What media-bias problem does the article find in the Bharat–Pakistan renaming comparison?

The central problem is an outcome-status mismatch: implemented Indian changes were compared with a Lahore proposal that had been deferred and lacked final notification. The article also says Pakistan’s earlier erasures and wider institutional evidence were not carried into the final judgment.

Had Lahore formally restored its proposed pre-Partition place names by 15 July 2026?

Not according to the evidence available through 15 July 2026. The cited reporting said the plan was deferred, no final decision had been taken, and no formal notification, altered official signage or documentary proof showed that the proposed names had taken legal effect.

What is critical toponymy, and how does it help evaluate renaming?

Toponymy is the study of place names, while critical toponymy asks who has the authority to name public space and which political order that naming legitimises. It assesses the old name, the new subject, the procedure, the historical setting and the treatment of displaced memory before drawing a moral conclusion.

Why does the analysis classify India’s examples case by case?

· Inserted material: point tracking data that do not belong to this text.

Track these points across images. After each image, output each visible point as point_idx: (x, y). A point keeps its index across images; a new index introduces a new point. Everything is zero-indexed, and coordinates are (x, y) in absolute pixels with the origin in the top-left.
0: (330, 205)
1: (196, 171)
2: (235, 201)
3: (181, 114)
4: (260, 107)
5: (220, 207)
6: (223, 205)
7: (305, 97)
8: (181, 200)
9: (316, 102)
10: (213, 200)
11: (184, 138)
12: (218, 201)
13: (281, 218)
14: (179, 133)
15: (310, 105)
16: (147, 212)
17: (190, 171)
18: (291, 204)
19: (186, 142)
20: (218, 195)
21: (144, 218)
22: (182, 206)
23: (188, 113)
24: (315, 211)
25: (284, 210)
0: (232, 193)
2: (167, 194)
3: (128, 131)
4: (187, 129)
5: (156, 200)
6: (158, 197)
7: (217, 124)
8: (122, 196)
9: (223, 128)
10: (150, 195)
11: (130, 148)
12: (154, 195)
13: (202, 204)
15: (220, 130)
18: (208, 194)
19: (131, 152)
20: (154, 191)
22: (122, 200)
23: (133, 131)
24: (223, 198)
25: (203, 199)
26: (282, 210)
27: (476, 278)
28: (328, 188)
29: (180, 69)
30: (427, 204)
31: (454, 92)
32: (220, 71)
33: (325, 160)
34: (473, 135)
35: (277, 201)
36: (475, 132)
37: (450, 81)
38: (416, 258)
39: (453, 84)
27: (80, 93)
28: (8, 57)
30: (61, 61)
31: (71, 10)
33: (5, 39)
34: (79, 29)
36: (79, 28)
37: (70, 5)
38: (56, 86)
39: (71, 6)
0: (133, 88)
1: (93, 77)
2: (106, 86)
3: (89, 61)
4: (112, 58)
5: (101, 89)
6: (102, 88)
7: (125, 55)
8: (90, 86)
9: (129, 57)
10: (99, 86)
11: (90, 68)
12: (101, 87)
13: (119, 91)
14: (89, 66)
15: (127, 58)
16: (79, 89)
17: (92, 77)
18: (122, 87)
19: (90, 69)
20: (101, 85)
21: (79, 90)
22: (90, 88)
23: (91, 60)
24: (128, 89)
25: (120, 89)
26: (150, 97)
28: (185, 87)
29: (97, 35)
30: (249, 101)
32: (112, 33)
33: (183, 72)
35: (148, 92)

Because the cases represent different policy acts: Aurangzeb Road became Dr A.P.J. Abdul Kalam Road as civic commemoration, Mughalsarai Junction took the name of a modern party ideologue, and Rajpath became Kartavya Path through decolonial civic symbolism. The Hall of Nations case concerned architectural demolition and redevelopment, not a place-name change.

Are pre-Partition and pre-Islamic names the same category?

No. Pre-Partition can include Hindu, Muslim, Sikh, Jain and British colonial layers before 1947, whereas pre-Islamic refers to periods before Islam’s arrival in the region.

How does the article assess claims about ancient Pakistan?

It separates territorial custody, civilisational affiliation and modern political nationality. Pakistan has the right and duty to conserve heritage within its borders, but describing ancient figures such as Pāṇini or Chanakya as Pakistani in the modern national sense is anachronistic.

What framework does the article propose for fair heritage renaming?

It recommends comparing matched jurisdictions, time periods and implementation statuses, documenting recoverable historical layers, consulting transparently, using layered signage where appropriate and applying equal media scrutiny. Symbolic naming should also be evaluated alongside constitutional, minority-rights and conservation evidence.